▶ [BRIEF] Please copy every line of the three records below word for word, leaving out the pictures themselves.

▶ [EXTRACTED DATA]
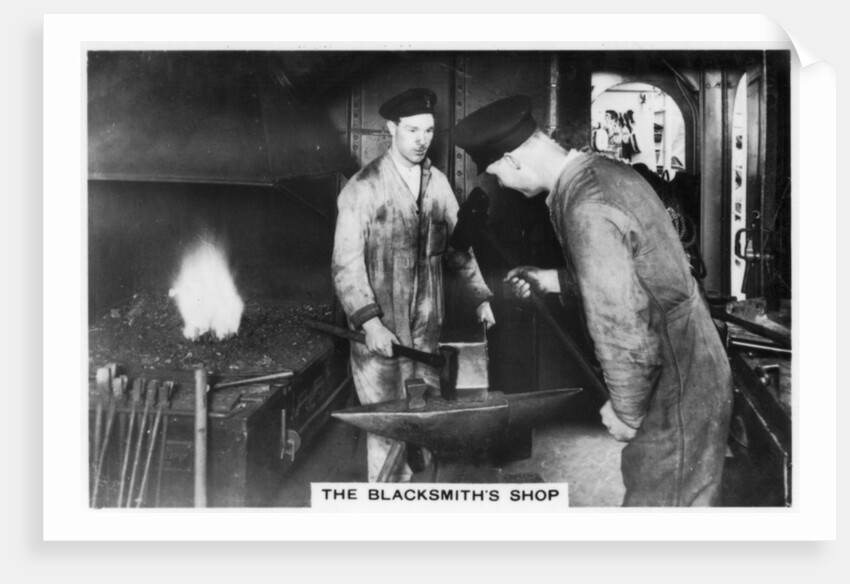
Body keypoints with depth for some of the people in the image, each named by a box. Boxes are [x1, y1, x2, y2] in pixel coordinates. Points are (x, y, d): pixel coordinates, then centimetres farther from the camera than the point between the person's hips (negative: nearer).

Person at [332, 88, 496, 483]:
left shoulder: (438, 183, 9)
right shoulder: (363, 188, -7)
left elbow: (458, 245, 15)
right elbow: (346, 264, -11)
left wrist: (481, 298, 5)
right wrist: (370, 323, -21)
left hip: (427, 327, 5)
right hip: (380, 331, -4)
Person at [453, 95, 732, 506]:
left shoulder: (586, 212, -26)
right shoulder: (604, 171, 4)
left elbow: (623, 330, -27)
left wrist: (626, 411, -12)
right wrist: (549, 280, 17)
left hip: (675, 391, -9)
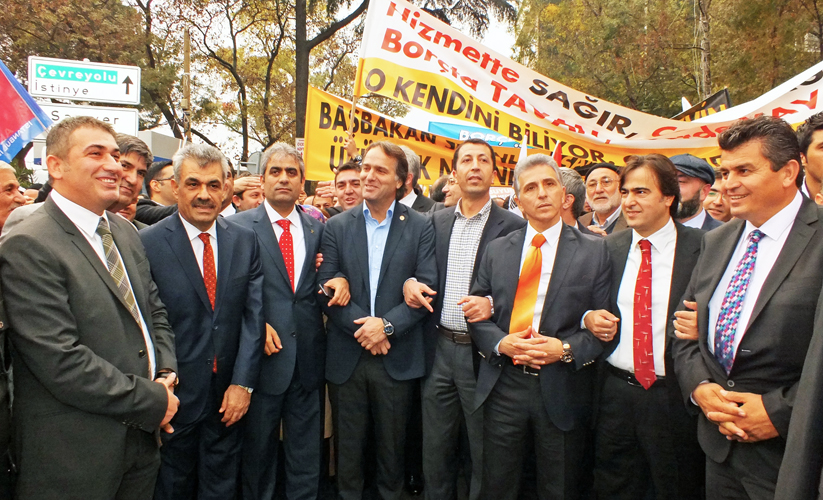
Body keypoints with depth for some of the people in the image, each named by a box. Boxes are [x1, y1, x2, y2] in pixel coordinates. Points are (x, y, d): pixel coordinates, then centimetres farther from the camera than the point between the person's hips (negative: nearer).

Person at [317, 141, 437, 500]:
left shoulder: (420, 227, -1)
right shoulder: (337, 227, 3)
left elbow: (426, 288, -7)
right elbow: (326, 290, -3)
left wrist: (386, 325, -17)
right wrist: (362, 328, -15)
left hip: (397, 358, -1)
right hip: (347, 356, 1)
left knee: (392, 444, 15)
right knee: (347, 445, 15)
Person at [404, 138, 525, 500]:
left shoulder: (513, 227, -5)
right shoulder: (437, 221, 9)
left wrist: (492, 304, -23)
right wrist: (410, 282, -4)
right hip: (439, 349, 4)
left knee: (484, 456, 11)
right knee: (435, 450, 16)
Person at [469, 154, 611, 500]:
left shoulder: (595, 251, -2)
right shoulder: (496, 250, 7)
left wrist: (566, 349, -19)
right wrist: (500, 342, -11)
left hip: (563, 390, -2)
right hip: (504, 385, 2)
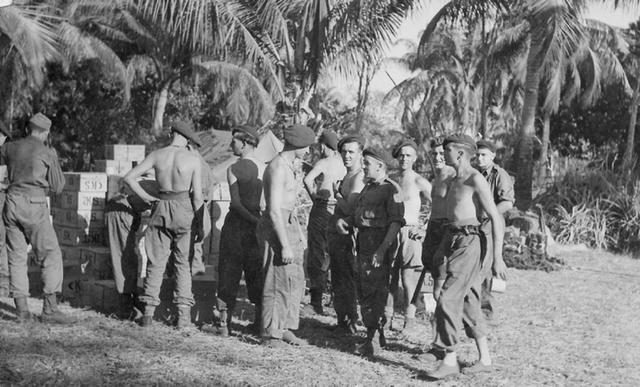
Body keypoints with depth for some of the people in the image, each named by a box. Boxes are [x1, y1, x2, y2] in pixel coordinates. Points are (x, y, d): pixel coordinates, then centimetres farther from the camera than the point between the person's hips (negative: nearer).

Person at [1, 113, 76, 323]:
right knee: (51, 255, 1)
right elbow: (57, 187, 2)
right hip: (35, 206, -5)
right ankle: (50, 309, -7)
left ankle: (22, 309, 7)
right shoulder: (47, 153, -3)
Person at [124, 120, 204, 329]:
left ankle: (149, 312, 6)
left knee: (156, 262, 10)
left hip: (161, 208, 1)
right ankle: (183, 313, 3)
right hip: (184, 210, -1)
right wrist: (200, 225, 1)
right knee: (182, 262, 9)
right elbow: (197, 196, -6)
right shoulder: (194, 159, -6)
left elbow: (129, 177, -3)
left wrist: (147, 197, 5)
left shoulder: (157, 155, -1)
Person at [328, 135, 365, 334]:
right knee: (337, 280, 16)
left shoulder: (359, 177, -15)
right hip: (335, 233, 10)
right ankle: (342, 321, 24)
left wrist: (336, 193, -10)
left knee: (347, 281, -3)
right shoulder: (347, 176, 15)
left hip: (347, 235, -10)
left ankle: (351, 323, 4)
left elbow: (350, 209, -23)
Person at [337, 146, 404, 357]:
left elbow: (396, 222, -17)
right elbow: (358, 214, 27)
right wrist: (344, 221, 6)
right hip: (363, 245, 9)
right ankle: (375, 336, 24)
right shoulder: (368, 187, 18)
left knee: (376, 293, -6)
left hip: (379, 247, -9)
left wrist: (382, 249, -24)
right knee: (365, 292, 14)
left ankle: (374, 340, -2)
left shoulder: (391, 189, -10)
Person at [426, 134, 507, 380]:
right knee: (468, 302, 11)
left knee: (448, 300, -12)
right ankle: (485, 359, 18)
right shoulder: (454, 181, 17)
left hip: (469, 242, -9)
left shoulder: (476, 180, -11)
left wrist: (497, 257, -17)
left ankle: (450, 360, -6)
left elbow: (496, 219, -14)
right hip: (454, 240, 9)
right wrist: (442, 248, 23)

▶ [EXERCISE ANSWER]
Body keypoints with depth for some of the people in the image, each named by a box. Boxes are [x1, y1, x2, y2] in pixel coordinates. Points are (x, y, d): pixel coordinates, then centimetres farther from the camera than the point between the person's hips (negative: nearer).

Person at [332, 88, 496, 483]:
left shoulder: (438, 183, 9)
right shoulder: (363, 188, -7)
left elbow: (458, 245, 15)
right elbow: (346, 264, -11)
left wrist: (481, 298, 5)
right wrist: (370, 323, -21)
left hip: (427, 327, 5)
right hip: (380, 331, -4)
Person at [453, 95, 732, 506]:
left shoulder: (586, 212, -26)
right shoulder: (604, 171, 4)
left elbow: (623, 330, -27)
left wrist: (626, 411, -12)
right wrist: (549, 280, 17)
left hip: (675, 391, -9)
Body keypoints with depth for some of the people in the image, each named by a box. Boxes are [x1, y1, x2, y2] in pixel coordinates. Points are (x, y, d): pixel coordinates, then centimetres farther from the camera than the point between the person's hips (negative: nearer).

Person at [317, 141, 437, 500]:
left shoulder: (420, 227, -1)
right shoulder: (337, 227, 3)
left elbow: (426, 288, -7)
right elbow: (326, 290, -3)
left wrist: (386, 325, -17)
right wrist: (362, 328, -15)
left hip: (397, 358, -1)
right hip: (347, 356, 1)
left knee: (392, 444, 15)
right knee: (347, 445, 15)
Person at [404, 138, 525, 500]:
left shoulder: (513, 227, -5)
right shoulder: (437, 221, 9)
left wrist: (492, 304, -23)
right wrist: (410, 282, -4)
right hip: (439, 349, 4)
left knee: (484, 456, 11)
right knee: (435, 450, 16)
Person at [469, 154, 611, 500]:
left shoulder: (595, 251, -2)
right shoulder: (496, 250, 7)
left wrist: (566, 349, -19)
right wrist: (500, 342, -11)
left hip: (563, 390, -2)
right hip: (504, 385, 2)
Body keypoints with depth for some of the people in the image, each named by a box. Boxes are [x1, y1, x2, y2] in pixel coordinates. Points are (x, y, d): pixel coordinates, then centimetres farther from the camera than the point between the person's hips (negative: nearer).

Person at [1, 113, 76, 323]:
right knee: (51, 255, 1)
right elbow: (57, 187, 2)
right hip: (35, 206, -5)
right ankle: (50, 309, -7)
left ankle: (22, 309, 7)
right shoulder: (47, 153, -3)
Person at [124, 120, 204, 329]:
left ankle: (149, 312, 6)
left knee: (156, 262, 10)
left hip: (161, 208, 1)
right ankle: (183, 313, 3)
right hip: (184, 210, -1)
right wrist: (200, 225, 1)
right knee: (182, 262, 9)
right elbow: (197, 196, -6)
right shoulder: (194, 159, -6)
left elbow: (129, 177, -3)
left wrist: (147, 197, 5)
left shoulder: (157, 155, -1)
Person at [328, 135, 365, 334]:
right knee: (337, 280, 16)
left shoulder: (359, 177, -15)
right hip: (335, 233, 10)
right ankle: (342, 321, 24)
left wrist: (336, 193, -10)
left knee: (347, 281, -3)
right shoulder: (347, 176, 15)
left hip: (347, 235, -10)
left ankle: (351, 323, 4)
left elbow: (350, 209, -23)
Person at [337, 146, 404, 357]:
left elbow: (396, 222, -17)
right elbow: (358, 214, 27)
right wrist: (344, 221, 6)
right hip: (363, 245, 9)
right ankle: (375, 336, 24)
right shoulder: (368, 187, 18)
left knee: (376, 293, -6)
left hip: (379, 247, -9)
left wrist: (382, 249, -24)
right knee: (365, 292, 14)
left ankle: (374, 340, -2)
left shoulder: (391, 189, -10)
Person at [426, 134, 507, 380]:
right knee: (468, 302, 11)
left knee: (448, 300, -12)
right ankle: (485, 359, 18)
right shoulder: (454, 181, 17)
left hip: (469, 242, -9)
left shoulder: (476, 180, -11)
left wrist: (497, 257, -17)
left ankle: (450, 360, -6)
left elbow: (496, 219, -14)
right hip: (454, 240, 9)
right wrist: (442, 248, 23)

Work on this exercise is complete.